* _EXERCISE DETAILS_
All the data should be repeated exactly. Any image in it is left out.

======== THE INPUT ========

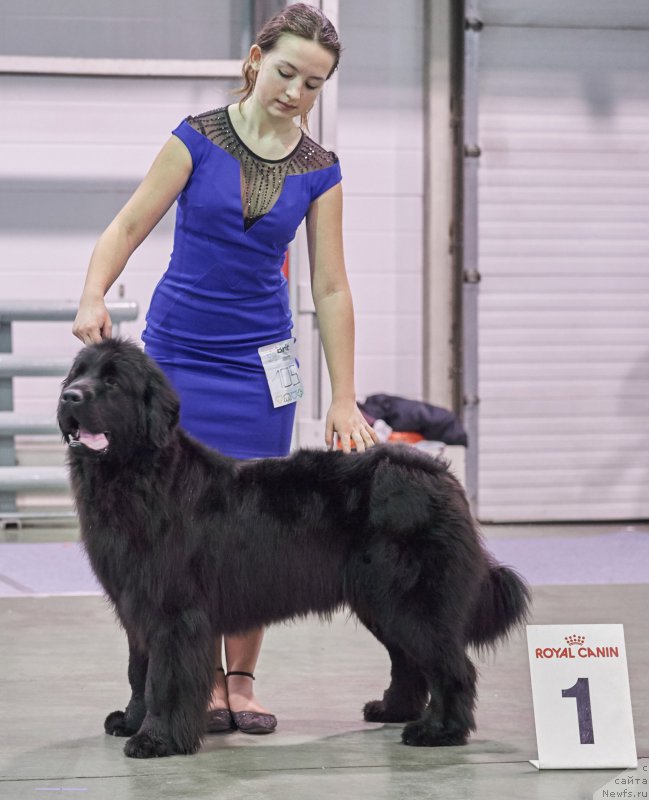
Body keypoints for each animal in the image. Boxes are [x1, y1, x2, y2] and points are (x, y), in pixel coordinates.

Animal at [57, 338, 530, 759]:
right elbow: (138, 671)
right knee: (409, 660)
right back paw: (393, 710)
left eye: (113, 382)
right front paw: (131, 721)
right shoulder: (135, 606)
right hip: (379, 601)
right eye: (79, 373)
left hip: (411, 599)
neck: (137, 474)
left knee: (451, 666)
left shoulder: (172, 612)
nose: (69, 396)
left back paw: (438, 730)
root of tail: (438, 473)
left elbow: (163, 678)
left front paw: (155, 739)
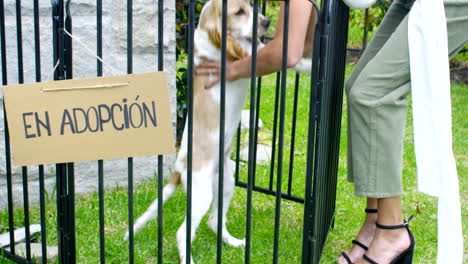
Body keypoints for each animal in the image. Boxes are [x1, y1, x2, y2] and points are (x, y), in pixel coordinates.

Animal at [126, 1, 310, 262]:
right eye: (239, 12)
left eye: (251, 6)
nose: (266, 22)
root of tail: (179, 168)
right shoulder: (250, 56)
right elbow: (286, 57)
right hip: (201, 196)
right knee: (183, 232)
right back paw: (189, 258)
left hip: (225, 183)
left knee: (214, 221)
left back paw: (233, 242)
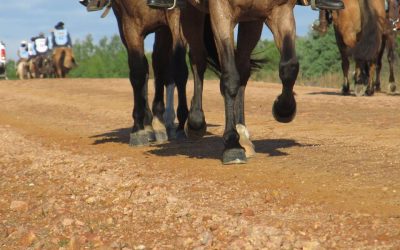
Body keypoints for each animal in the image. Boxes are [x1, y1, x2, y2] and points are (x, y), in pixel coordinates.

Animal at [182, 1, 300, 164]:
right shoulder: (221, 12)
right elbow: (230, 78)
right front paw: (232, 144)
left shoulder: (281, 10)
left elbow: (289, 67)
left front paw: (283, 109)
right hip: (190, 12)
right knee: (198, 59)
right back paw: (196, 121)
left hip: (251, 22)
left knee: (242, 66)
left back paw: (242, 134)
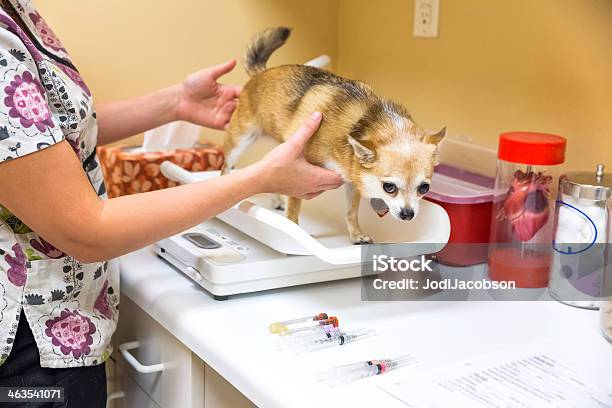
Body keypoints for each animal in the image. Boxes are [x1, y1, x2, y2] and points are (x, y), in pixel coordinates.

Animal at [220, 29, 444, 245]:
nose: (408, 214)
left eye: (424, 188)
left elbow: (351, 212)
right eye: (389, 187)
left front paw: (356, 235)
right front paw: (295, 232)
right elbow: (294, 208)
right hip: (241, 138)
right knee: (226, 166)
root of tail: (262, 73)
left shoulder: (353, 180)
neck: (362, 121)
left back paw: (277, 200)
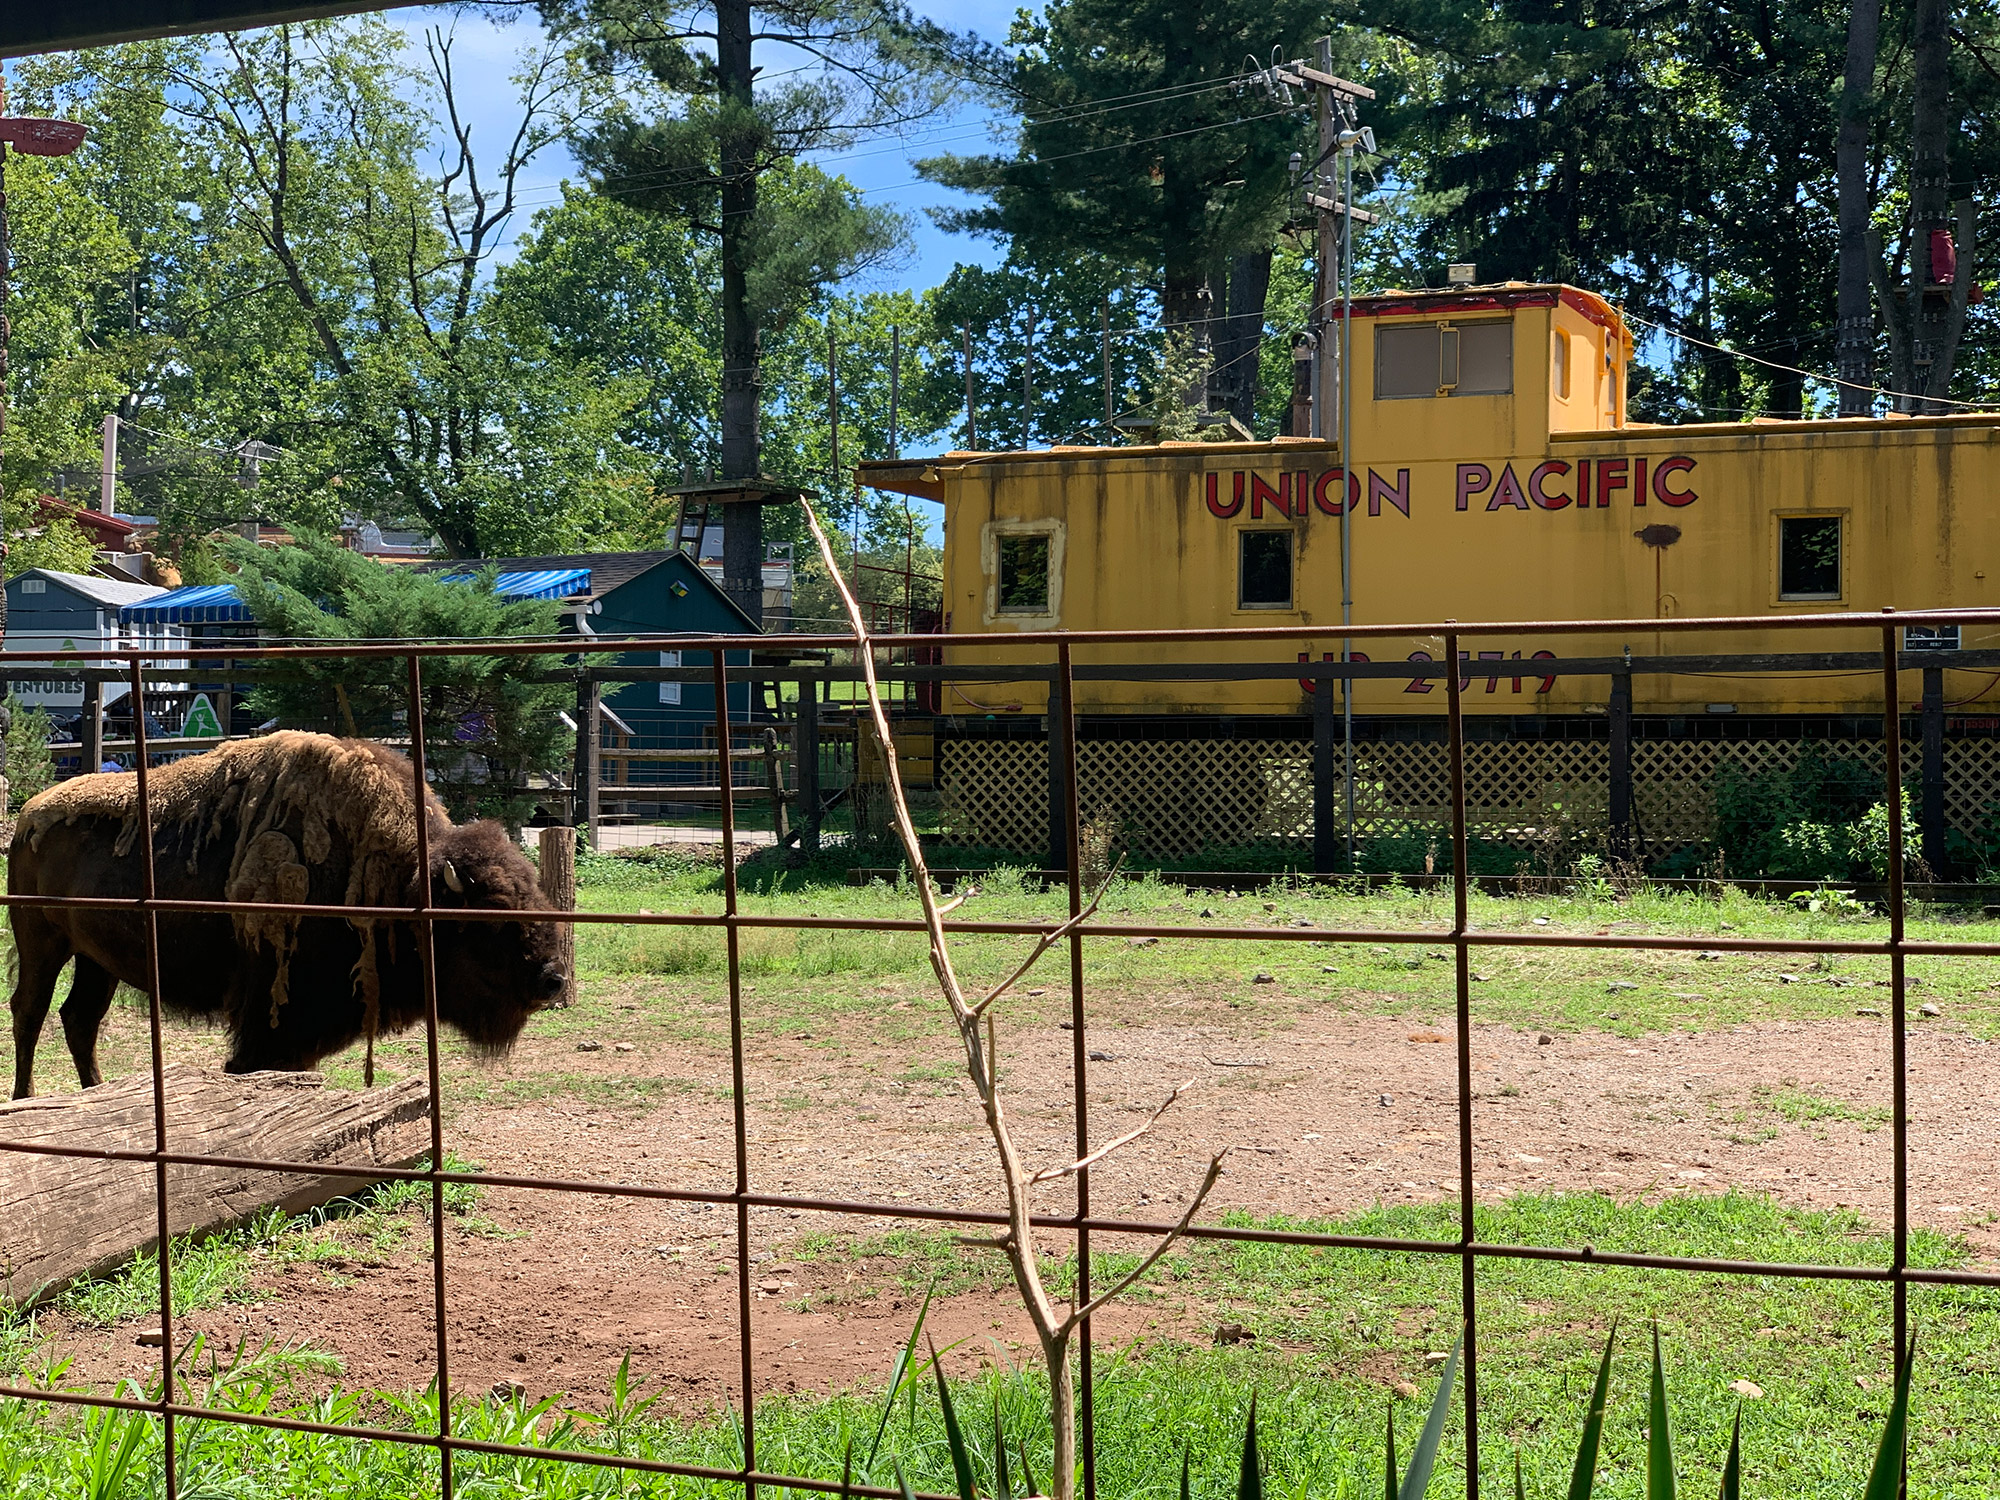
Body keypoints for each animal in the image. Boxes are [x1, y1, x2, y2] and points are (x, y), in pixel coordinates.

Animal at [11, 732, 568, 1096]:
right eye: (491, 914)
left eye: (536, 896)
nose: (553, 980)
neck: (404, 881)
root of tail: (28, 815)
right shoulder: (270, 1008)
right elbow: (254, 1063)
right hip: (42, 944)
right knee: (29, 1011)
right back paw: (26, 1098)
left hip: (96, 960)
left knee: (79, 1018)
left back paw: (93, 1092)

========

* _ANSWER TO THIS EXERCISE_
Body keypoints for each animal in the image. Boxes are [x1, y1, x2, y2] and points are (x, y), in pixel coordinates.

Animal at [57, 338, 530, 759]:
right elbow: (138, 671)
right knee: (409, 660)
right back paw: (393, 710)
left eye: (113, 382)
right front paw: (131, 721)
right shoulder: (135, 606)
right hip: (379, 601)
right eye: (79, 373)
left hip: (411, 599)
neck: (137, 474)
left knee: (451, 666)
left shoulder: (172, 612)
nose: (69, 396)
left back paw: (438, 730)
root of tail: (438, 473)
left elbow: (163, 678)
left front paw: (155, 739)
Body keypoints for each animal in the image. Boxes are [x1, y1, x2, y2] and points are (x, y), in pixel coordinates.

Animal at [126, 1, 310, 262]:
right eye: (239, 12)
left eye: (251, 6)
nose: (266, 22)
root of tail: (179, 168)
right shoulder: (250, 56)
right elbow: (286, 57)
right hip: (201, 196)
right knee: (183, 232)
right back paw: (189, 258)
left hip: (225, 183)
left knee: (214, 221)
left back paw: (233, 242)
Body keypoints for each animal in the image. Boxes are [x1, y1, x2, y2] and points are (x, y), in pixel coordinates.

Animal at [182, 1, 300, 164]:
right shoulder: (221, 12)
right elbow: (230, 78)
right front paw: (232, 144)
left shoulder: (281, 10)
left elbow: (289, 67)
left front paw: (283, 109)
right hip: (190, 12)
right knee: (198, 59)
right back paw: (196, 121)
left hip: (251, 22)
left knee: (242, 66)
left back paw: (242, 134)
Body keypoints for each animal in the image. Boxes are [x1, y1, x2, y2] and points are (x, y), in pixel coordinates.

Animal at [220, 29, 444, 245]:
nose: (408, 214)
left eye: (424, 188)
left elbow: (351, 212)
right eye: (389, 187)
left front paw: (356, 235)
right front paw: (295, 232)
right elbow: (294, 208)
right hip: (241, 138)
right knee: (226, 166)
root of tail: (262, 73)
left shoulder: (353, 180)
neck: (362, 121)
left back paw: (277, 200)
Body keypoints for each animal in the image. Boxes are [x1, y1, x2, y2] and points are (x, y), in pixel coordinates.

Animal at [11, 732, 568, 1096]:
right eye: (491, 914)
left eye: (536, 896)
nose: (553, 980)
neck: (404, 881)
root of tail: (28, 815)
right shoulder: (270, 1008)
right elbow: (254, 1063)
right hip: (42, 944)
right knee: (29, 1011)
right back paw: (26, 1098)
left hip: (96, 960)
left knee: (79, 1018)
left back paw: (93, 1092)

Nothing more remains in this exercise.